Она позвонила мне сама:
- Ты свободен сегодня, Стас?
- Конечно.
- Приезжай ко мне.
Я только вернулся из порта, быстро побрился, переоделся в
гражданский костюм и отправился на Северную улицу.
Когда Галка открыла мне дверь, я отступил назад. Она всегда
казалась мне красивой, но теперь, в новом платье, с высокой прической,
лучащимися глазами, Галка была до безумия хороша.
- Испугался? - сказала она. - Заходи...
Мы пили шампанское, за Волкова, за его возвращение, и весь вечер
мы говорили о нем, об Олеге, весь вечер он был с нами за столом...
Галка заставляла меня рассказывать про Олега "все-все", я говорил про
наше детство, про жизнь в училище, а Галка все пыталась выяснить, что
же хорошего мы находим в море и почему нас так тянет туда.
Как мог, я пытался отвечать на эти вопросы, иногда вопросы были
нелегкими, но я пытался ответить и на них, и Галка слушала, пристально
глядя на меня. Иногда только ставила пластинку - что-нибудь медленное,
и мы танцевали и молчали.
Было уже поздно, когда я поднялся из-за стола.
- Я провожу тебя, Стас, - сказала Галка.
Ночь была теплой, уютной. С освещенной улицы мы свернули в сквер
и оказались одни.
Звезды Ориона были чуть выше линии горизонта.

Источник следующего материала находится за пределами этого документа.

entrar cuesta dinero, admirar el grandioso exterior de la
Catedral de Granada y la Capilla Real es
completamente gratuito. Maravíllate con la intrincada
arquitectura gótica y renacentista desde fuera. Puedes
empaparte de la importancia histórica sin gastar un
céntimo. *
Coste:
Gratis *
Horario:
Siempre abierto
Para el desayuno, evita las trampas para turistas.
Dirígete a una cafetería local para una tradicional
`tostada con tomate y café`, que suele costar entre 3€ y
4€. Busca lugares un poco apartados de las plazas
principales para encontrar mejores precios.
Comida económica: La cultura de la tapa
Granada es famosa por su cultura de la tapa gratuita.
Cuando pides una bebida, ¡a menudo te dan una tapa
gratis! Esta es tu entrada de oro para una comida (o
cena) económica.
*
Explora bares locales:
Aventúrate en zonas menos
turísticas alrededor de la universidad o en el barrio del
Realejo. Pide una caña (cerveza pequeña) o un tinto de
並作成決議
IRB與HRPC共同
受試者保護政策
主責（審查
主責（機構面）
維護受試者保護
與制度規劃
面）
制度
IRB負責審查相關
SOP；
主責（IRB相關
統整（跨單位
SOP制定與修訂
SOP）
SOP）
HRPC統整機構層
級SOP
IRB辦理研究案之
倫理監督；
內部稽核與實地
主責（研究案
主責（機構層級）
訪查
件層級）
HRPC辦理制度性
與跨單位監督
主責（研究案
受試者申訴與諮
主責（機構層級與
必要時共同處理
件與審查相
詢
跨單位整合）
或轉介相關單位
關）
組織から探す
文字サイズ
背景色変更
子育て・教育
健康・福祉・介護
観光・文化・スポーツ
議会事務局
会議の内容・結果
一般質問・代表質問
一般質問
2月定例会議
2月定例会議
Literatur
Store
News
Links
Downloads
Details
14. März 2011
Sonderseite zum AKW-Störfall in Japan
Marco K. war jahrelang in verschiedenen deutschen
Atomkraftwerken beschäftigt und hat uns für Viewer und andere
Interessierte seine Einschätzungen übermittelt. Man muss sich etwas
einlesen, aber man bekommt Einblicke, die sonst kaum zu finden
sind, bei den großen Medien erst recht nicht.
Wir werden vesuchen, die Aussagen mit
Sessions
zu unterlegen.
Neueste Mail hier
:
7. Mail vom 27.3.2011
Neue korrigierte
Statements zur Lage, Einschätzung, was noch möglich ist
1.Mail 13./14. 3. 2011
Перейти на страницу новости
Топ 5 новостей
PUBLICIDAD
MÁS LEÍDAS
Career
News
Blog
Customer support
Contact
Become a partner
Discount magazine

Я вел Галку под руку, но в центре сквера она вдруг высвободилась
и ухватила меня за локоть.
- У меня к тебе просьба, Стас, - сказала она.
Я засмеялся:
- Давай выкладывай.
- Едем к морю!
Она крепко взяла меня под руку и потащила в сторону площади, на
стоянку такси.
Меня не смутило желание Галки, мне не раз самому приходилось так
вот срываться и лететь сквозь ночь в Зеленогорск или Отрадное, но на
Галку такое было непохоже, ведь знал я ее не один день, и не раз мне
приходилось слышать от нее издевки по поводу рыбацкого гусарства.
Тридцать километров до Отрадного мы промолчали.
Шофер подвел машину к пустынному пляжу, днем туда заезжать
запрещалось, а сейчас я его упросил. Я вылез из машины и помог
выбраться Галке.
- Вот и море, Галка, - сказал я. - Бери его от меня в подарок.
Мне хотелось как-то разрядить обстановку, снять некую неловкость,
она возникла в дороге, и ее нужно было убрать, неловкость, и эту фразу
я сказал бесшабашным, удалым тоном, и даже руки простер в сторону
невидимого моря.
По каменным ступеням набережной Галка сошла на песок пляжа и,
оступаясь, подошла к воде. Я шел следом.
У самой воды она постояла, потом носком ударила мелкую волну,
приластившуюся к ее ногам.
- И ради этого вы жертвуете всем: здоровьем, жизнью, и даже
любовь готовы отдать? - сказала Галка. - А ведь это просто много
соленой воды...
Я мог бы поспорить с ней, сказать, что нельзя судить о море,
глядя на него с берега, но я молчал. Снова волна подбежала к Галкиным
ногам, и снова Галка хотела ударить ее и, потеряв равновесие,
пошатнулась. Я стоял рядом и поддержал ее.
- Поехали, Стас, - сказала она.
...Мы были у ее подъезда. Я закурил.